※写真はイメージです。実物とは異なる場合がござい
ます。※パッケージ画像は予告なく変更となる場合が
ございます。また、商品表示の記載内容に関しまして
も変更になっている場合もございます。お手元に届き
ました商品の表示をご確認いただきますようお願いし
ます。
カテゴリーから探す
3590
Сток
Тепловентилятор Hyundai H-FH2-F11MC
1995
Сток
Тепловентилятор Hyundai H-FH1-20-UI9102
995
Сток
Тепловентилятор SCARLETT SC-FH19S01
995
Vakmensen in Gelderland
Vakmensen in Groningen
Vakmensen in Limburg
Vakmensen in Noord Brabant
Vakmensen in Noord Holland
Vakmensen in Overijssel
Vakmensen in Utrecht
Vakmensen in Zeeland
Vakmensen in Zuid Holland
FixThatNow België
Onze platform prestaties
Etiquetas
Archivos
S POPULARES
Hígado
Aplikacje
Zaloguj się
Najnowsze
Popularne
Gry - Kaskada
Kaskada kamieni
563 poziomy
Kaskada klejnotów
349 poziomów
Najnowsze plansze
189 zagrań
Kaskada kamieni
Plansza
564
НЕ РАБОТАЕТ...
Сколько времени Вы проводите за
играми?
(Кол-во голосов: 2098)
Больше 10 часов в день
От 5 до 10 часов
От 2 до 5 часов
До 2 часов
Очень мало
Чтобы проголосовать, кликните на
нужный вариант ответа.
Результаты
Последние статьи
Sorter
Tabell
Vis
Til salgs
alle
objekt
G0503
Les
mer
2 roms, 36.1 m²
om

☆ ☆ ☆ ☆ ☆ ☆ ☆

▶ [EXERCISE DETAILS]: Reproduce verbatim the text of each item above, keeping every line as it appears.

▶ [RESULT BELOW]:
※写真はイメージです。実物とは異なる場合がござい
ます。※パッケージ画像は予告なく変更となる場合が
ございます。また、商品表示の記載内容に関しまして
も変更になっている場合もございます。お手元に届き
ました商品の表示をご確認いただきますようお願いし
ます。
カテゴリーから探す
3590
Сток
Тепловентилятор Hyundai H-FH2-F11MC
1995
Сток
Тепловентилятор Hyundai H-FH1-20-UI9102
995
Сток
Тепловентилятор SCARLETT SC-FH19S01
995
Vakmensen in Gelderland
Vakmensen in Groningen
Vakmensen in Limburg
Vakmensen in Noord Brabant
Vakmensen in Noord Holland
Vakmensen in Overijssel
Vakmensen in Utrecht
Vakmensen in Zeeland
Vakmensen in Zuid Holland
FixThatNow België
Onze platform prestaties
Etiquetas
Archivos
S POPULARES
Hígado
Aplikacje
Zaloguj się
Najnowsze
Popularne
Gry - Kaskada
Kaskada kamieni
563 poziomy
Kaskada klejnotów
349 poziomów
Najnowsze plansze
189 zagrań
Kaskada kamieni
Plansza
564
НЕ РАБОТАЕТ...
Сколько времени Вы проводите за
играми?
(Кол-во голосов: 2098)
Больше 10 часов в день
От 5 до 10 часов
От 2 до 5 часов
До 2 часов
Очень мало
Чтобы проголосовать, кликните на
нужный вариант ответа.
Результаты
Последние статьи
Sorter
Tabell
Vis
Til salgs
alle
objekt
G0503
Les
mer
2 roms, 36.1 m²
om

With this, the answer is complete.